= Nova Southeastern University College of Engineering and Computing =

The College of Engineering and Computing, commonly known as CEC, formerly the Graduate School of Computer and Information Sciences, at Nova Southeastern University provides educational programs to prepare students for leadership roles in technology. The college is located on the main campus in Fort Lauderdale, Florida within the Carl DeSantis building.
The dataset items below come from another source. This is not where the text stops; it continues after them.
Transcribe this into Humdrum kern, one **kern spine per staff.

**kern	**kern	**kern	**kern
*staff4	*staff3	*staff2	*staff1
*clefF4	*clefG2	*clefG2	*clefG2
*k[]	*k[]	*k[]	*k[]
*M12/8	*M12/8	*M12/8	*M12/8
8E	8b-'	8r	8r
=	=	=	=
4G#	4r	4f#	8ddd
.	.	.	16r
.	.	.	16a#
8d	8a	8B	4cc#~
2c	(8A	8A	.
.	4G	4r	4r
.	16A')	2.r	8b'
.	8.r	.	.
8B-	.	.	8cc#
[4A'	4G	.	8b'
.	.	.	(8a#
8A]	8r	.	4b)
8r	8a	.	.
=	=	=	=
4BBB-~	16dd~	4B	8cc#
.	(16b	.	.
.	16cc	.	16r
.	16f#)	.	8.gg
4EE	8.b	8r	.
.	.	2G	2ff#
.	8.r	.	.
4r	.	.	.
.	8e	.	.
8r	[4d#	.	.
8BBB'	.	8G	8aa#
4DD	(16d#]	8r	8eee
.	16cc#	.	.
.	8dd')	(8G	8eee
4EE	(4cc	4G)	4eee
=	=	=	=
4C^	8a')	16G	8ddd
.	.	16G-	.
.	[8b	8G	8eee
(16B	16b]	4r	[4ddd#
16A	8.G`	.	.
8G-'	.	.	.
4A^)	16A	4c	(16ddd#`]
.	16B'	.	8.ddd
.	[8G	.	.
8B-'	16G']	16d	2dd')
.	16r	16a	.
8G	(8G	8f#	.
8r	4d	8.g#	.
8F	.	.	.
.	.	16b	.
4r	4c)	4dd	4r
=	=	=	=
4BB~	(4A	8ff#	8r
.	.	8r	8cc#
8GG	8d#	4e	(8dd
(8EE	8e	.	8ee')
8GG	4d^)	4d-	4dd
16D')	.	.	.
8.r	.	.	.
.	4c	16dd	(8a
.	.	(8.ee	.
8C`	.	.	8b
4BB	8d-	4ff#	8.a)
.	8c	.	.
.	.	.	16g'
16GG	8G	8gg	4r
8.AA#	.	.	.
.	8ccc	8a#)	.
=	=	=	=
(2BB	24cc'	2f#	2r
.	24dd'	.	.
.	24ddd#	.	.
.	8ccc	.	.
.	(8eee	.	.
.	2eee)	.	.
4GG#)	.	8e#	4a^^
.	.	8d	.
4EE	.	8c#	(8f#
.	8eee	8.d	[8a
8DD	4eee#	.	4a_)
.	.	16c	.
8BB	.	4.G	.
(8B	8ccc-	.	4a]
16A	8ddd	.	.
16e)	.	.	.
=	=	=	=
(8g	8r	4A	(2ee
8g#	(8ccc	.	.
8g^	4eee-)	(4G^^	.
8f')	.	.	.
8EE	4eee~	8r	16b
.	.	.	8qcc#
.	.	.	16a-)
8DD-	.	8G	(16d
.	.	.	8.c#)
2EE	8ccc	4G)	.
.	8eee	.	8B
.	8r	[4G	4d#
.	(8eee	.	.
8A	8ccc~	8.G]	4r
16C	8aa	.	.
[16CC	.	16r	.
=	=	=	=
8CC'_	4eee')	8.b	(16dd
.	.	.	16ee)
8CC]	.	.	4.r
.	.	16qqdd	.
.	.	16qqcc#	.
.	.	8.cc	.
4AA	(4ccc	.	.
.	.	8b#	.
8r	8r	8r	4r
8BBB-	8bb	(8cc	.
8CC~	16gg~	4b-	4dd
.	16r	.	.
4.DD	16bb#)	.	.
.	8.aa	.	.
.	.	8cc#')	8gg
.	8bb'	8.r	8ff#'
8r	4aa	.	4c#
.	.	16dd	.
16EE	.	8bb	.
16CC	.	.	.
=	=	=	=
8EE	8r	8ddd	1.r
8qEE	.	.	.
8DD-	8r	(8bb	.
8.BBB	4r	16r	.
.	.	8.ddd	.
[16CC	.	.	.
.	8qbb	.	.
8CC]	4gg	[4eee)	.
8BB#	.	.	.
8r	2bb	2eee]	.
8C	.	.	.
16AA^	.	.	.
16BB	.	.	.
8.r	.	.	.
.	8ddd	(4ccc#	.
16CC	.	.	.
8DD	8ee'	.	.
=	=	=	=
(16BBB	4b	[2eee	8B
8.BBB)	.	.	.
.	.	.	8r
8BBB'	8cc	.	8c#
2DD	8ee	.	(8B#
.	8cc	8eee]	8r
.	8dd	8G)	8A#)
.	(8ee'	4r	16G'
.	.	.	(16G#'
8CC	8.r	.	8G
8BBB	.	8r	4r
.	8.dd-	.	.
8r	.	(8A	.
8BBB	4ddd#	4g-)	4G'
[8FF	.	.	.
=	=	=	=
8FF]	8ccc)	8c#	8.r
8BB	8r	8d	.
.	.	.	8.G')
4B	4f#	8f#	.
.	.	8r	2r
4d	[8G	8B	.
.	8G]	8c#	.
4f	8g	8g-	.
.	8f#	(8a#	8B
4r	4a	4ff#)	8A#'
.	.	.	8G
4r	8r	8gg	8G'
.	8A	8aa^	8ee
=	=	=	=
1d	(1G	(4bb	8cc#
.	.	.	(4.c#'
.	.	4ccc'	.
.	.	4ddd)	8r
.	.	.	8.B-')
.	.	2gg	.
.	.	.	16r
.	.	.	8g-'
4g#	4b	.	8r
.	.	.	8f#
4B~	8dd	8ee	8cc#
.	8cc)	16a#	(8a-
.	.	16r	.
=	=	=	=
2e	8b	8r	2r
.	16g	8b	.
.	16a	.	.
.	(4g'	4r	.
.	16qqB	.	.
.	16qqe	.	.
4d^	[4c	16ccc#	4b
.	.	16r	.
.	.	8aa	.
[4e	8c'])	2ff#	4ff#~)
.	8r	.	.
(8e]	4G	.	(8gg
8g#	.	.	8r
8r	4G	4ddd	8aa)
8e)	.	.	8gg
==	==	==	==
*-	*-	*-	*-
In addition to its regional accreditation by the Commission on Colleges of the Southern Association of Colleges and Schools, NSU has been designated a National Center of Academic Excellence in Information Assurance Education by the U.S. National Security Agency and the United States Department of Homeland Security.

==Degree programs==
The college offers several bachelor's, master's, and doctoral programs.
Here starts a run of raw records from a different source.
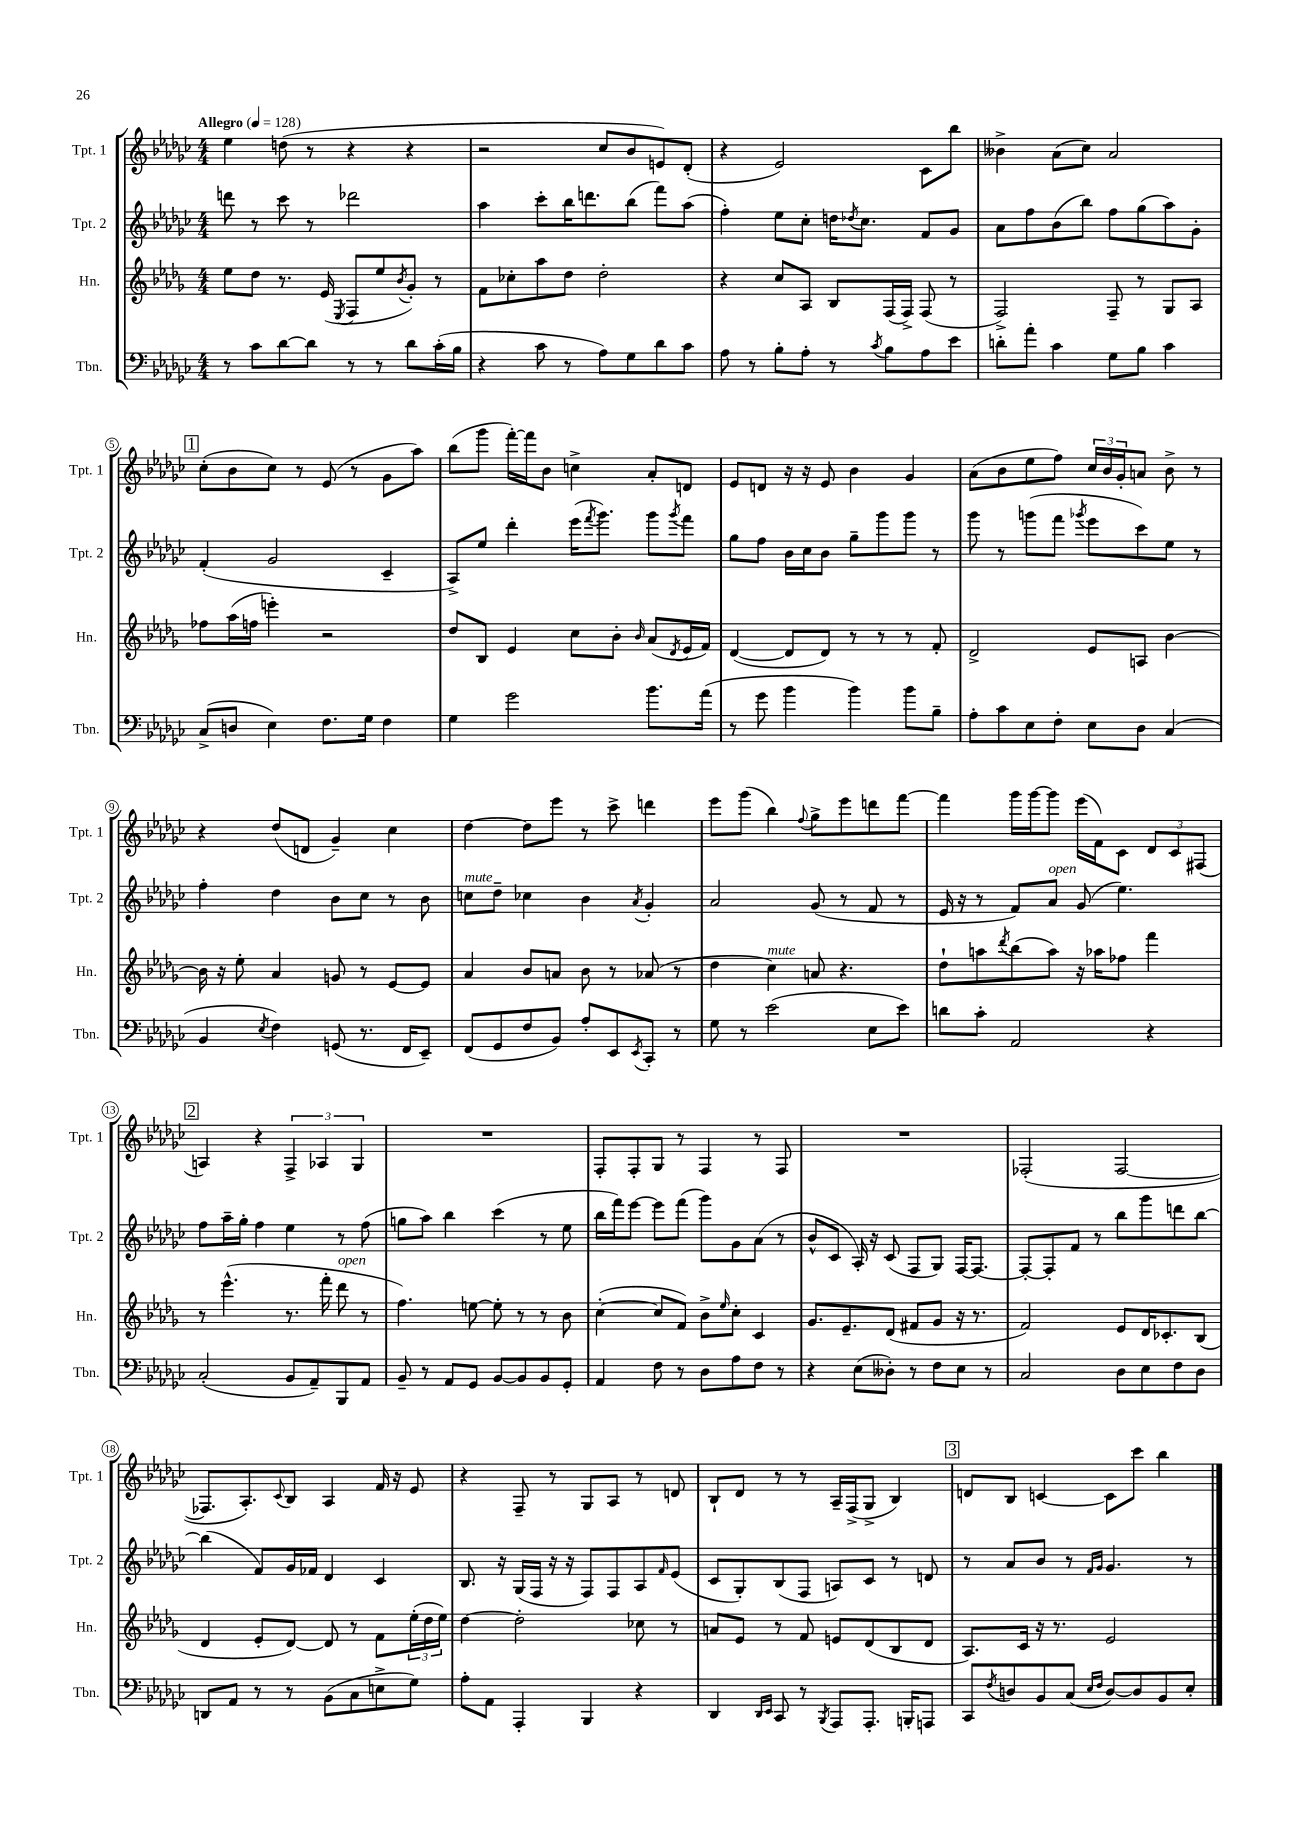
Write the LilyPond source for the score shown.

<<
\new StaffGroup <<
\new Staff = "s0" \with { instrumentName = "Tpt. 1" shortInstrumentName = "Tpt. 1" } {
    \clef treble \key ges \major \numericTimeSignature \time 4/4 \tempo "Allegro" 4 = 128
    ees''4 d''8( r8 r4 r4 |
    r2 ces''8 bes'8 e'8) des'8-.( |
    r4 ees'2) ces'8 bes''8 |
    beses'4-> aes'8( ces''8) aes'2 |
    \mark \markup { \box "1" } ces''8-.( bes'8 ces''8) r8 ees'8( r8 ges'8 aes''8) |
    bes''8( ges'''8 f'''16~-.) f'''16 bes'8 c''4-> aes'8-. d'8 |
    ees'8 d'8 r16 r16 ees'8 bes'4 ges'4 |
    aes'8( bes'8 ees''8 f''8) \tuplet 3/2 { ces''16 bes'16 ges'16-. } a'8 bes'8-> r8 |
    r4 des''8( d'8 ges'4--) ces''4 |
    des''4~ des''8 ees'''8 r8 ces'''8-> d'''4 |
    ees'''8 ges'''8( bes''4) \appoggiatura { f''8 } ges''8-> ees'''8 d'''8 f'''8~ |
    f'''4 ges'''16 ges'''16~ ges'''8 ees'''16( f'16) ces'8 \tuplet 3/2 { des'8 ces'8 fis8( } |
    \mark \markup { \box "2" } a4) r4 \tuplet 3/2 { f4-> aes4 ges4 } |
    R1 |
    f8-. f8-. ges8 r8 f4 r8 f8 |
    R1 |
    fes2-.( fes2~ |
    fes8. aes8.-.) \appoggiatura { ces'8 } bes8 aes4 f'16 r16 ees'8 |
    r4 f8-- r8 ges8 aes8 r8 d'8 |
    bes8-! des'8 r8 r8 aes16-- f16->( ges8-> bes4) |
    \mark \markup { \box "3" } d'8 bes8 c'4~ c'8 ces'''8 bes''4 \bar "|." |
}
\new Staff = "s1" \with { instrumentName = "Tpt. 2" shortInstrumentName = "Tpt. 2" } {
    \clef treble \key ges \major \numericTimeSignature \time 4/4
    d'''8 r8 ces'''8 r8 des'''2 |
    aes''4 ces'''8-. bes''16 d'''8. bes''8( f'''8) aes''8( |
    f''4-.) ees''8 ces''8-. d''16 \acciaccatura { des''8 } ces''8. f'8 ges'8 |
    aes'8 f''8 bes'8( bes''8) f''8 ges''8( aes''8) ges'8-. |
    \mark \markup { \box "1" } f'4-.( ges'2 ces'4-- |
    aes8->) ees''8 des'''4-. ees'''16( \acciaccatura { f'''8 } ges'''8.) ges'''8 \acciaccatura { ges'''8 } f'''8 |
    ges''8 f''8 bes'16 ces''16 bes'8 ges''8-- ges'''8 ges'''8 r8 |
    ges'''8 r8 g'''8( f'''8 \acciaccatura { ges'''8 } ees'''8 ces'''8) ees''8 r8 |
    f''4-. des''4 bes'8 ces''8 r8 bes'8 |
    c''8^\markup { \italic "mute" } des''8-- ces''4 bes'4 \acciaccatura { aes'8 } ges'4-. |
    aes'2 ges'8( r8 f'8 r8 |
    ees'16 r16 r8 f'8) aes'8^\markup { \italic "open" } ges'8( ees''4.) |
    \mark \markup { \box "2" } f''8 aes''16-- ges''16-. f''4 ees''4 r8 f''8( |
    g''8 aes''8) bes''4 ces'''4( r8 ees''8 |
    bes''16 f'''16) ees'''8~ ees'''8 f'''8( ges'''8) ges'8 aes'8( r8 |
    bes'8-^ ces'8 aes16-.) r16 ces'8( f8 ges8) f16~ f8.~ |
    f8~-. f8-. f'8 r8 bes''8 ges'''8 d'''8 bes''8~ |
    bes''4( f'8) ges'16 fes'16 des'4 ces'4 |
    bes8. r16 ges16( f16 r16 r16 f8) f8 aes8 \grace { f'16 } ees'8( |
    ces'8 ges8-.) bes8( f8 a8) ces'8 r8 d'8 |
    \mark \markup { \box "3" } r8 aes'8 bes'8 r8 \grace { f'16 ges'16 } ges'4. r8 \bar "|." |
}
\new Staff = "s2" \with { instrumentName = "Hn." shortInstrumentName = "Hn." } {
    \clef treble \key des \major \numericTimeSignature \time 4/4
    ees''8 des''8 r8. ees'16( \acciaccatura { ees8 } f8 ees''8 \acciaccatura { bes'8 } ges'8-.) r8 |
    f'8 ces''8-. aes''8 des''8 des''2-. |
    r4 c''8 aes8 bes8 f16( f16->) f8( r8 |
    f2->) f8-- r8 ges8 aes8 |
    \mark \markup { \box "1" } fes''8 aes''16( f''16 e'''4-.) r2 |
    des''8 bes8 ees'4 c''8 bes'8-. \grace { bes'16 } aes'8( \acciaccatura { des'8 } ees'16 f'16) |
    des'4~( des'8 des'8) r8 r8 r8 f'8-. |
    des'2-> ees'8 a8 bes'4~ |
    bes'16 r16 ees''8-. aes'4 g'8 r8 ees'8~ ees'8 |
    aes'4 bes'8 a'8 bes'8 r8 aes'8( r8 |
    des''4 c''4^\markup { \italic "mute" }) a'8 r4. |
    des''8-! a''8 \acciaccatura { des'''8 } bes''8( a''8) r16 aes''16 fes''8 f'''4 |
    \mark \markup { \box "2" } r8 ees'''4.-^( r8. f'''16-. des'''8^\markup { \italic "open" } r8 |
    f''4.) e''8~ e''8-. r8 r8 bes'8 |
    c''4~-.( c''8 f'8) bes'8-> \grace { ees''16 } c''8-. c'4 |
    ges'8. ees'8.-- des'8( fis'8 ges'8 r16 r8. |
    f'2) ees'8 des'16 ces'8.-. bes8( |
    des'4 ees'8-. des'8~) des'8 r8 f'8 \tuplet 3/2 { ees''16-.( des''16 ees''16) } |
    des''4~ des''2-. ces''8 r8 |
    a'8 ees'8 r8 f'8 e'8 des'8( bes8 des'8 |
    \mark \markup { \box "3" } aes8.) c'16 r16 r8. ees'2 \bar "|." |
}
\new Staff = "s3" \with { instrumentName = "Tbn." shortInstrumentName = "Tbn." } {
    \clef bass \key ges \major \numericTimeSignature \time 4/4
    r8 ces'8 des'8~ des'8 r8 r8 des'8 ces'16-.( bes16 |
    r4 ces'8 r8 aes8) ges8 des'8 ces'8 |
    aes8 r8 bes8-. aes8-. r8 \acciaccatura { ces'8 } bes8 aes8 ees'8 |
    d'8-. aes'8-. ces'4 ges8 bes8 ces'4 |
    \mark \markup { \box "1" } ces8->( d8 ees4) f8. ges16 f4 |
    ges4 ges'2 bes'8. aes'16( |
    r8 ges'8 bes'4 bes'4) bes'8 bes8-- |
    aes8-. ces'8 ees8 f8-. ees8 des8 ces4( |
    bes,4 \acciaccatura { ees8 } f4) g,8( r8. f,16 ees,8--) |
    f,8( ges,8 f8 bes,8) aes8-. ees,8 \acciaccatura { ees,8 } ces,8-. r8 |
    ges8 r8 ees'2( ees8 ees'8) |
    d'8 ces'8-. aes,2 r4 |
    \mark \markup { \box "2" } ces2-.( bes,8 aes,8--) bes,,8 aes,8 |
    bes,8-- r8 aes,8 ges,8 bes,8~ bes,8 bes,8 ges,8-. |
    aes,4 f8 r8 des8 aes8 f8 r8 |
    r4 ees8( deses8-.) r8 f8 ees8 r8 |
    ces2 des8 ees8 f8 des8 |
    d,8 aes,8 r8 r8 bes,8( ces8 e8-> ges8) |
    aes8-. aes,8 aes,,4-. bes,,4 r4 |
    des,4 \grace { des,16 ees,16 } ces,8 r8 \acciaccatura { bes,,8 } aes,,8 aes,,8.-. b,,16-. a,,8 |
    \mark \markup { \box "3" } ces,8 \acciaccatura { f8 } d8 bes,8 ces8( \grace { ees16 f16 } d8~) d8 bes,8 ees8-. \bar "|." |
}
>>
>>
\layout { \context { \Score \override BarNumber.stencil = #(make-stencil-circler 0.1 0.3 ly:text-interface::print) } }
- B.S. in computer science
- B.S. in information technology
- B.S. in engineering
- M.S. in computer science
- M.S. in cybersecurity management
- M.S. in information assurance & cybersecurity
- M.S. in information systems
- M.S. in information technology
- Ph.D. in computer science
- Ph.D. in information assurance
- Ph.D. in information systems

==National Center of Academic Excellence in Information Assurance Education==
On April 17, 2008, NSU was re-designated a National Center of Academic Excellence in Information Assurance Education for the academic years 2008-2014 by the National Security Agency (NSA) and the Department of Homeland Security (DHS). NSU first received this designation in March 2005 covering the period through March 2008. CEC’s information security curriculum meets the NSA Committee on National Security Systems standards 4011, 4012, and 4013.